Mr Norton, who hosts comedy chat show The Graham Norton Show on BBC1, said Mr Byrne was ahead of his time when first hosting the Late Late Show.
"Isn't it extraordinary that even then when we'd nothing to compare him to we seemed to understand how good he was. His quality shone through even though as an audience we were clueless because he was the only thing there was," he told RTÉ radio’s Ryan Tubridy Show this morning.
"And yet, somehow we all knew that he was very good. It is only now when I'm home when I look at things on RTÉ archive and see those clips from back then, the audience looked like they were from a different planet, these women with hats and gloves and farmers with shirts too big for them and stuff in the audience and he's so modern.
He could be doing it now. His presenting style was so ahead of its time.
"He was the Johnny Carson, but he was all sorts of other people as well. He was uniquely just as comfortable doing one of them as the other. It was also him, you never felt he was putting on his telephone voice to talk to a politician or being more Dublin to talk to a comic, he was always just him."
Mr Norton said it was a dream come true for him to be interviewed by Mr Byrne on the Late Late Show.
"There aren't many moments in your life when you feel 'this is it, I've made it', but to be on the Late Late... It meant so much to my Dad, he wasn't well at the time, but he made it up to Dublin to be in the audience and it was very special.

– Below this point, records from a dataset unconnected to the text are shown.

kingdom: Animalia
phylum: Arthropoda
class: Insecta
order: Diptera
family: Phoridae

"It was towards the end of Gaybo's tenure. It was me and Terry Wogan and Gay, both of them were so nice to me. I had been doing my show for maybe two years but they both talked to me as if we all did the same job. There was no talking down to me. They weren't patronising.

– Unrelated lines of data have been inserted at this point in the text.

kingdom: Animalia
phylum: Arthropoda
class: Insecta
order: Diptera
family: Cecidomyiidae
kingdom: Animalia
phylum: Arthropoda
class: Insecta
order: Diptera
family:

"Afterwards we went into the Green Room and Gay was still the host. Making sure everyone had a drink. It felt like the place to be. I remember thinking to myself 'I must stay like this, I mustn't get jaded. I mustn't get tired. I must stay interested in the way that this man is'.

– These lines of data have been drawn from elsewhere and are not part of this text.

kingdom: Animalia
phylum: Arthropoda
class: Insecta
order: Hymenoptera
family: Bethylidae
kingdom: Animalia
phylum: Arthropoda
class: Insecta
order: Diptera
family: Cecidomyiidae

"I didn't learn I didn't listen. I never go to the Green Room. They [Terry and Gay] never got jaded. It was their medium and they loved it."
He said Ireland was lucky that Gay Byrne chose to work in broadcasting, which, he said, he had a natural instinct for.
"How lucky are we that Gay found it, he could have been doing something else. I'm sure he could have done lots of things. He had this weird instinct and understood the medium completely. Those people are so rare.
There was no question of him being a presenter, he was Gay.
"I don't know if Gay ever understood how important the show was. I imagine he did, he let the light in on so many subjects and he allowed people to exist, people who had not existed before and you went 'oh look, they're alive' they're in the world, they have an opinion, they have thoughts’. As a young person growing up it was incredibly influential.
"The way he would manage interviews and steer people, from difficult subjects back to lighter things."